Some of the things you mention are definitely not things that can be 'fixed' overnight (I've been there too!) but perhaps you can pick one area to address at a time. So could be trying to up your exercise, or doing some mindfulness or meditation for your mental health, or perhaps having a heart to heart or even relationship counselling with your DH?

In terms purely of the eating, I do have a relatively rigid 'diet plan' (not trying to lose weight ATM but maintain a healthy weight) I stick to that I know is healthy, has enough of the nutrients I need etc and does also allow for some treats so I am not totally deprived. I know it's probably not the most emotionally healthy thing in itself to have to stick to a daily 'plan' rather than being spontaneous, but it does help me separate out what is my body saying it needs food for fuel, i.e. genuine hunger, and what is my mind saying it wants food as occupation/comfort/distraction/whatever. It really helps me to think things through when my mind is saying 'I want some crisps", I can 'reply' (I sound a bit mad having this dialogue with myself blush): "you've had a healthy dinner so this is just you wanting a treat. crisps are on the plan for Saturday night with a film and some wine, do you really want the crisps now and then you can't have them on Saturday, or can you wait?", nearly always I find I can wait whereas if it's just a 'no I can't ever eat crisps, crisps are bad' mentality I just think "fuck it, I want some", and have them anyway...

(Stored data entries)
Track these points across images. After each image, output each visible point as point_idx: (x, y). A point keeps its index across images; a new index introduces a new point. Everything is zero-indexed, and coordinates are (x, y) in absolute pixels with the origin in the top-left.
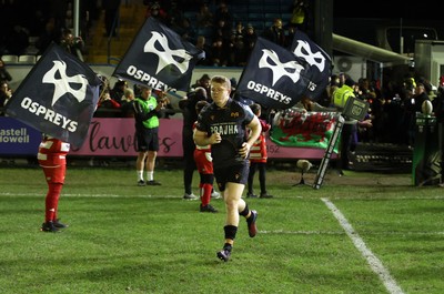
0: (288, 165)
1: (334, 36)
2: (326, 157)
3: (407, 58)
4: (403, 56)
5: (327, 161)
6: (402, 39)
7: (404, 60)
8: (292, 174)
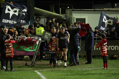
0: (19, 58)
1: (35, 8)
2: (35, 55)
3: (63, 16)
4: (61, 15)
5: (36, 56)
6: (60, 9)
7: (62, 17)
8: (21, 61)
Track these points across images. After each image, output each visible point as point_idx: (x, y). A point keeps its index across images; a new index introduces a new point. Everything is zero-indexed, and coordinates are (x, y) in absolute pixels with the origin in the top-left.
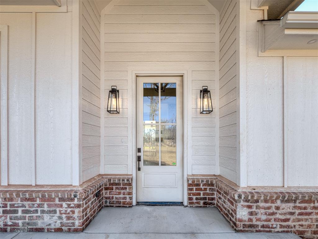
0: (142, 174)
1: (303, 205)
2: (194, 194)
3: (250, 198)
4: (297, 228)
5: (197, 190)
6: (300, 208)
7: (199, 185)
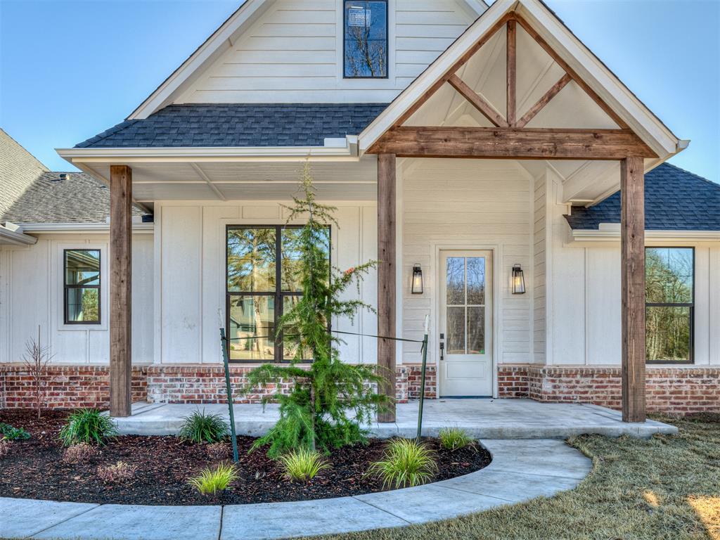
0: (445, 363)
1: (600, 379)
2: (505, 384)
3: (553, 373)
4: (595, 399)
5: (508, 379)
6: (597, 382)
7: (510, 374)
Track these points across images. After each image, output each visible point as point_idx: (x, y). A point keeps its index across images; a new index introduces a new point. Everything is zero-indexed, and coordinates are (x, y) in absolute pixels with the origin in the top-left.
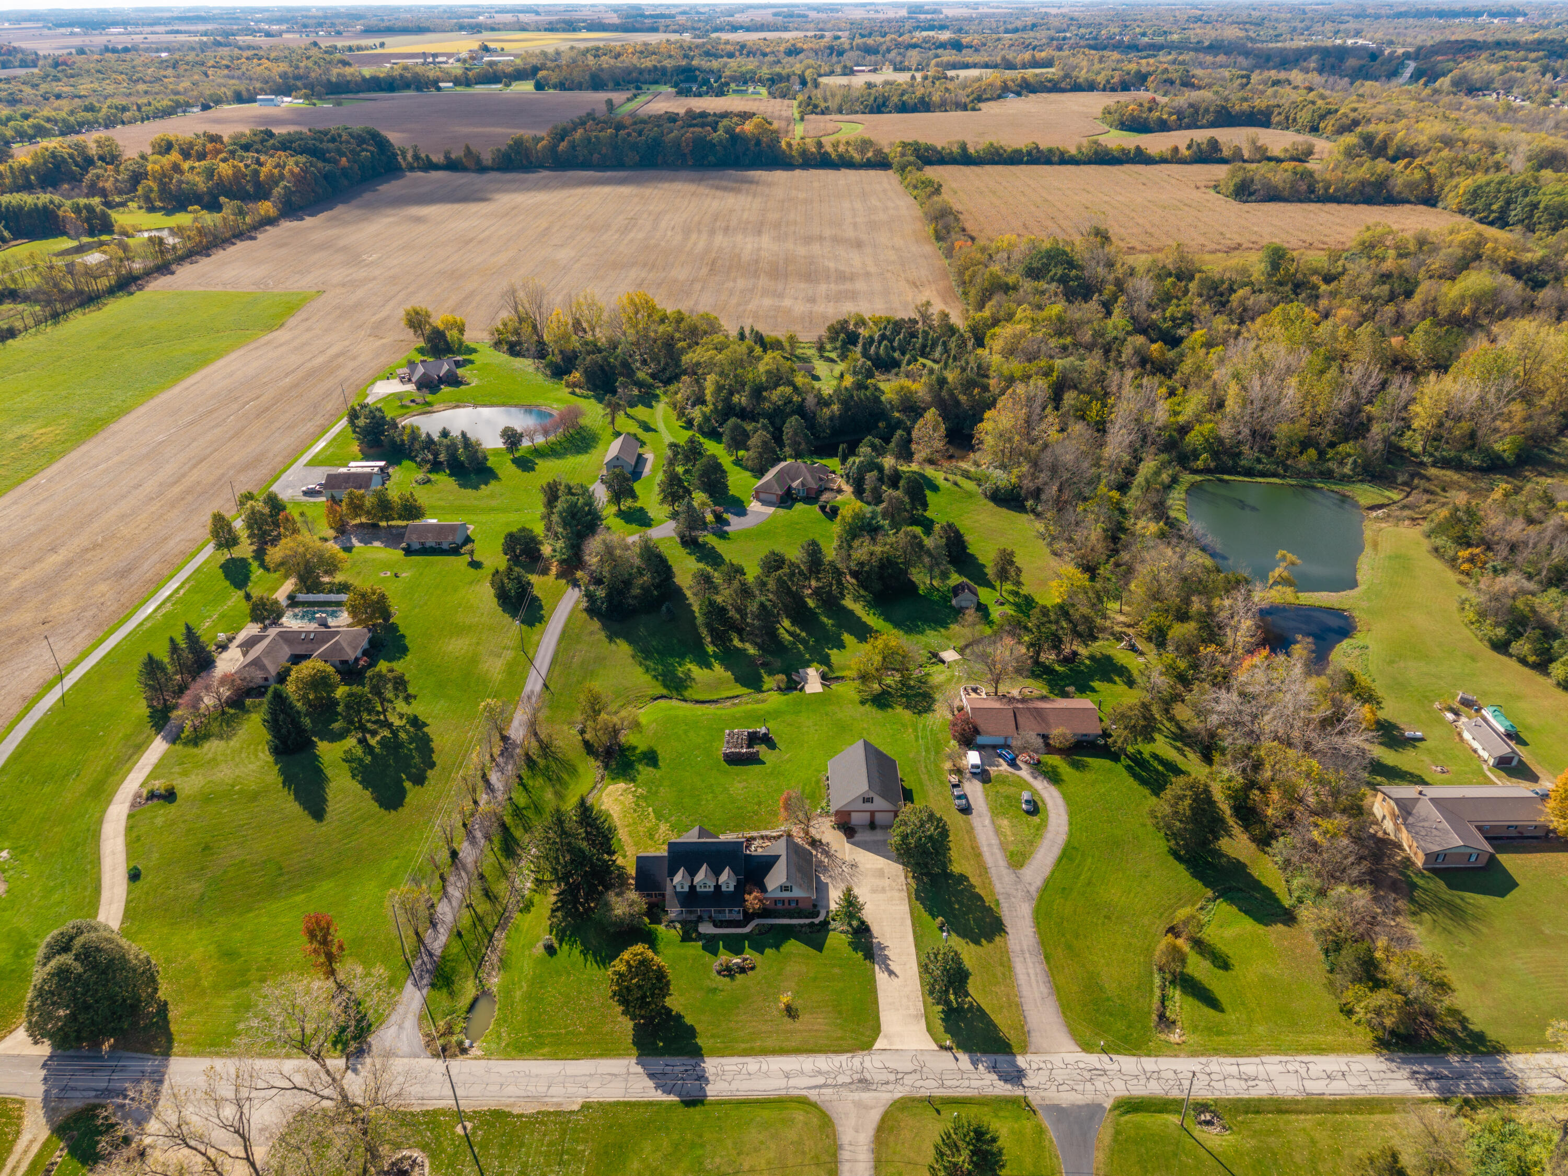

**EXERCISE REQUIREMENTS**
A - According to the post on eating habits, when are crisps scheduled on the writer's plan?
B - Carry on the post on eating habits, starting immediately after its last sentence.
The entries are material separate from the post on eating habits.

**ANSWERS TO EACH TASK**
A - On Saturday night, with a film and some wine.

B -
I have some techniques I use when I do get the desire to snack (like you it's nearly always in the evenings) - a combination of things that satisfy the sensory part of eating like having a nice (0 or low calorie) drink or chewing some gum (I know some people find gum disgusting but it helps me and I only chew in the privacy of my own home!), things that are emotionally comforting like a hot bath or doing some nice self-care like doing my nails, and things that occupy my brain like watching favourite telly programme or doing something with my hands.

It's not easy and especially as you have a baby you need to go easy on yourself, but small changes should be possible and sustainable. Good luck!

DDiva Fri 15-May-20 13:48:47

It sounds like you're going through loads at the moment and so many are struggling with this at the moment.

If evenings are your worst time could you change your evening routine a bit and find something else to do that would take your mind off food ? Craft, crossstitch, yoga, reading.....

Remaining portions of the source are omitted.